然而,就在这时,场边一个年纪不大的男生见魏益开得慢,左右张望了一下,便想着赶快从中间赶快跑过去。
彼时魏益正在车里和温知仪闲聊,突然车前冒出一个人影,魏益心头一惊,本能地猛踩刹车,兰博基尼正正好卡在出山口的位置。
就当魏益准备再次起步时,后方一辆车高速驶来,车里坐着的是魏益的好友梁睦生。男人逼近出山口才看见魏益,可是现在刹车已经晚了,“砰”的一声巨响,两辆车相撞,巨大的冲击力使得魏益那辆车迅速往前冲过去。
车灯白晃晃,直冲对面的齐砚淮而来。
在被撞倒的前一刻,齐砚淮透过车玻璃看见了车内惊恐的魏益和温知仪。下一秒,齐砚淮毫无防备地倒地,剧痛传来,可齐砚淮脑海里的第一个想法竟然是——
他的死如果和温知仪有关的话,倒也算死得其所。
温知仪会不会埋怨魏益。
温知仪会不会哭着让他别死。
这样是不是算他还了打魏益的那一拳。
齐砚淮好像找到了一点他来恒华山的意义。
他试图睁开眼睛看看周围的人,可等不及,齐砚淮就彻底失去意识了。
魏益的车一直撞倒路缘才算停,引擎盖碎了一大块,车内的两个安全气囊也全部弹开。
温知仪趴在车内缓了好大一会儿,再度睁眼时,她听到了好几声呼唤,猛一扭头,便只看见只看见驾驶座昏迷不醒的魏益。
心慌与不安陡然蔓延,顾不得自己的伤势,温知仪急忙喊了几声魏益的名字,还轻轻推了推男人,却没有得到回应。
原本热闹的场地霎时间乱作一团,事情的发展超出了所有人的意料。
第50章 初晴 旧爱与新欢
晚上, 温景臣躺在床上休息。刷朋友圈时突然刷到一条朋友发的视频,他点开一看, 发现是今晚有人在恒华山飙车出事故了。
视频很短,大概只有五秒左右,能看到混乱嘈杂的人群还有两台被撞坏的跑车。
温景臣心里忽然有种不好的预感。
他当即给温知仪打过去电话,响了很久都没人接,发了消息同样没回。
温景臣又给温知仪的小区物业打了个电话,问温知仪有没有在家,物业去敲门,说家里没人。
温景臣一下就从床上坐直了。他想了想, 又给家里打电话, 问周阿姨温知仪今天晚上有没有回温家, 周阿姨说“没有。”
温景臣立刻掀起被子下床。
瑞康医院。
温知仪的胳膊和额头有不同程度的擦伤,不甚严重, 意识也还算清醒, 上完药她就从医疗室出去了。
医院走廊的场面依然十分混乱。
魏益的朋友与齐砚淮那边的人对峙在手术室门前,双方争执不休,气氛剑拔弩张。

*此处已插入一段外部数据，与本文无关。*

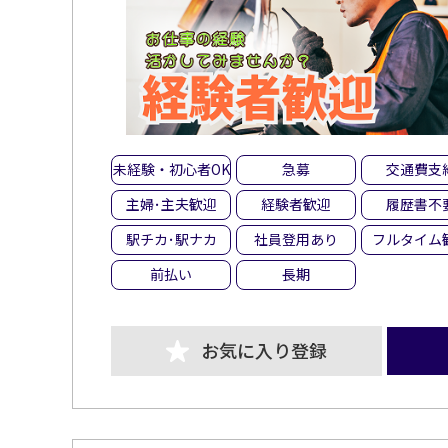
未経験・初心者OK
急募
交通費支
主婦･主夫歓迎
経験者歓迎
履歴書不
駅チカ･駅ナカ
社員登用あり
フルタイム
前払い
長期
お気に入り登録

一个个面色铁青, 有人甚至已经揪住了对方的衣领, 仿佛下一秒就能打起来。
“我跟你说,齐砚淮今天要是真出什么事,我跟你们几个没完!你们他妈算什么东西!开个破车真拿自己当天王老子了?!”
司巡指着对面梁睦生的鼻子破口大骂,如果不是身后的贺绍钦和周郁青拉着,手术室保准再多一位。

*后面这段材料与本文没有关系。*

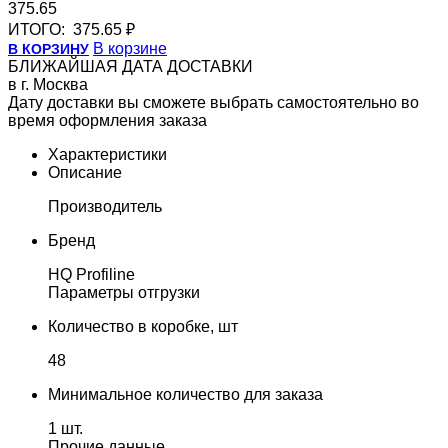
375.65
ИТОГО:
375.65 ₽
В корзине
В КОРЗИНУ
БЛИЖАЙШАЯ ДАТА ДОСТАВКИ
в г. Москва
Дату доставки вы сможете выбрать самостоятельно во
время оформления заказа
Характеристики
Описание
Производитель
Бренд
HQ Profiline
Параметры отгрузки
Количество в коробке, шт
48
Минимальное количество для заказа
1 шт.
Прочие данные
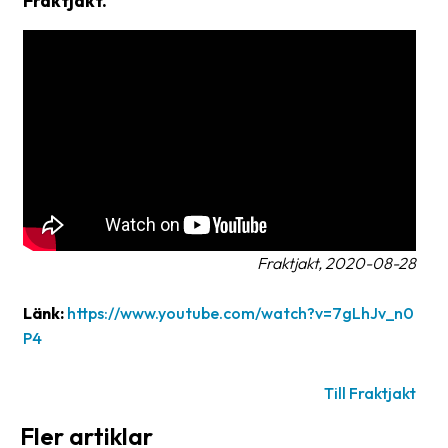
Fraktjakt.
frågor
&
svar
Ordlista
Paketering
Frakthandlingar
Skrivarinställningar
Tulldeklarationer
Fraktjakt, 2020-08-28
Leveransvillkor
Länk:
https://www.youtube.com/watch?v=7gLhJv_n0
P4
Upphämtningar
Manualer
Till Fraktjakt
Nedladdningar
Fler artiklar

“你们几个少在那边跟我叫!谁嚷嚷着要比的,不是你和齐砚淮?怎么的,自己做的孽赖别人头上,你们还要不要脸!”梁睦生不甘示弱地回击。
“谁撞的齐砚淮, 我就问你谁撞的!是不是你跟魏益!”司巡继续大喊。
“那么多人怎么就偏偏撞到他一个人,还不是他没长眼不知道躲,活该!”
“你他妈再给我说一遍!!!”
司巡甩开贺绍钦和周郁青,上去就和梁睦生扭打在一起。
温知仪站在原地,看着不远处的那一幕,脚步沉甸甸的,怎么也迈不开。
她其实有点害怕,不管是因为魏益,还是因为齐砚淮。
刚刚半山腰混乱的场面,温知仪还记忆犹新。
秋季的夜晚,山间非常冷,许多人都被冻得瑟瑟发抖,而且离这里最近的救护车都要一个多小时才能上来,根本等不起。
后来好像是周郁青给瑞康医院打了个电话,瑞康派直升机过来才算接走了魏益和齐砚淮。
温知仪是坐着别人的车来医院的,她到瑞康就已经两个多小时以后了。这里所有的医生看上去都行色匆匆,没人注意到她,也没人知道她是谁。
是在外头等齐砚淮和魏益的手术结束时,有个护士看见了温知仪脸上的伤,把她叫过来给她处理了伤口。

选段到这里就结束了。